DATA FOR THE TASK.
- - - - -

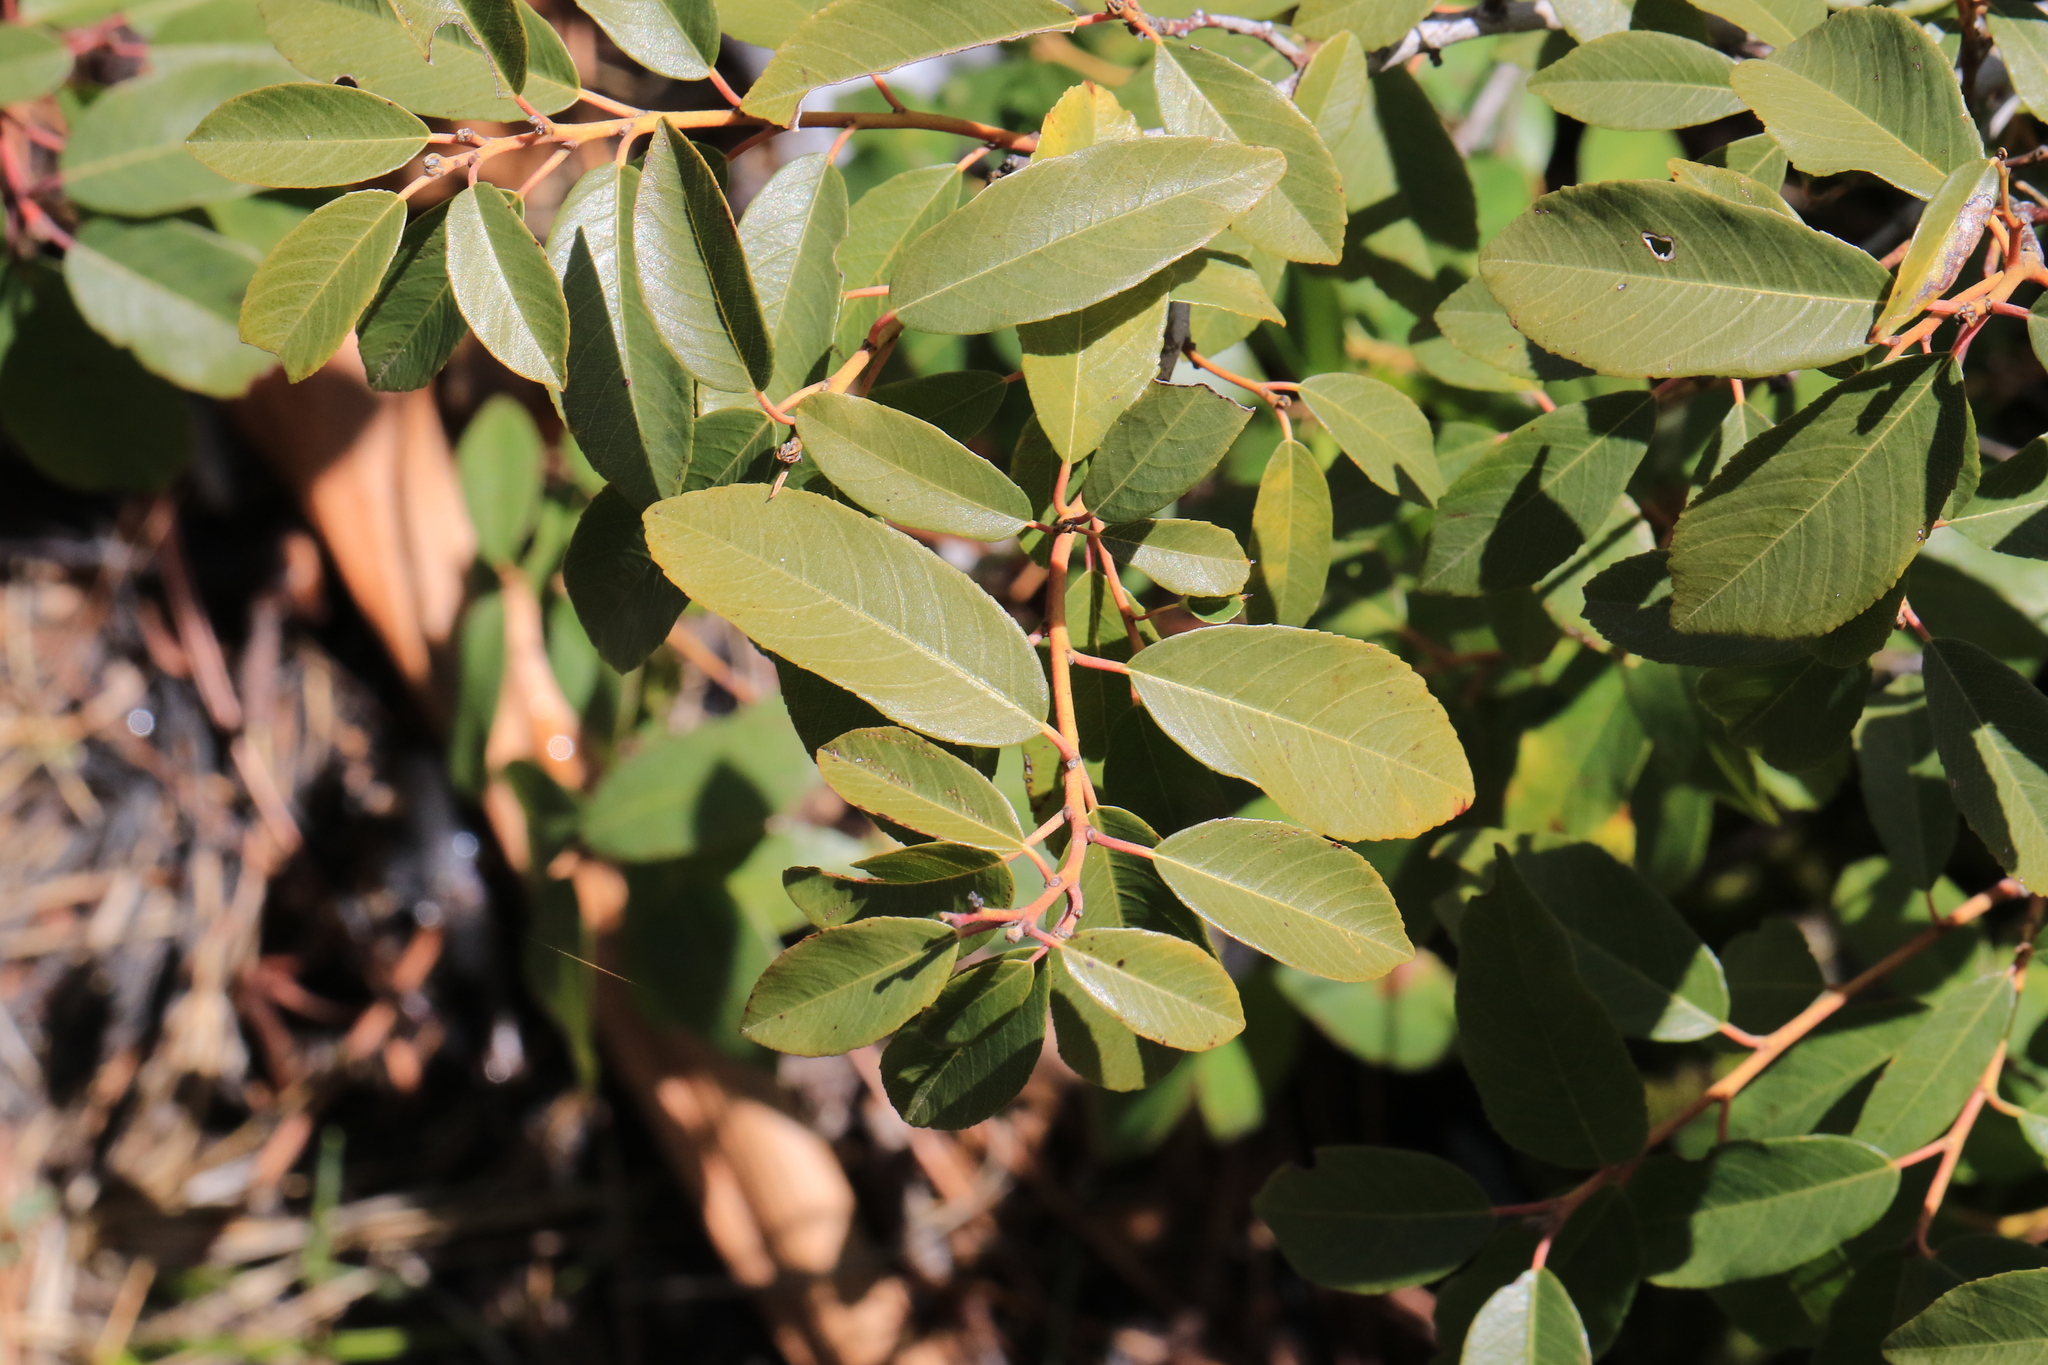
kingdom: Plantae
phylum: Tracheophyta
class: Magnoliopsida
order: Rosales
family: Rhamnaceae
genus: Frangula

- - - - -

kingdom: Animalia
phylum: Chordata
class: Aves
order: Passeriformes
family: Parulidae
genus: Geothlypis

- - - - -

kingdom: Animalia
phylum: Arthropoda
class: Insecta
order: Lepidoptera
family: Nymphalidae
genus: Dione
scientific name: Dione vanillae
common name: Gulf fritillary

- - - - -

TASK GOAL.
Copy out the lines of the records from the line containing "class: Insecta" up to and including the line containing "common name: Gulf fritillary", keeping each one unchanged.

COMPLETED EXERCISE.
class: Insecta
order: Lepidoptera
family: Nymphalidae
genus: Dione
scientific name: Dione vanillae
common name: Gulf fritillary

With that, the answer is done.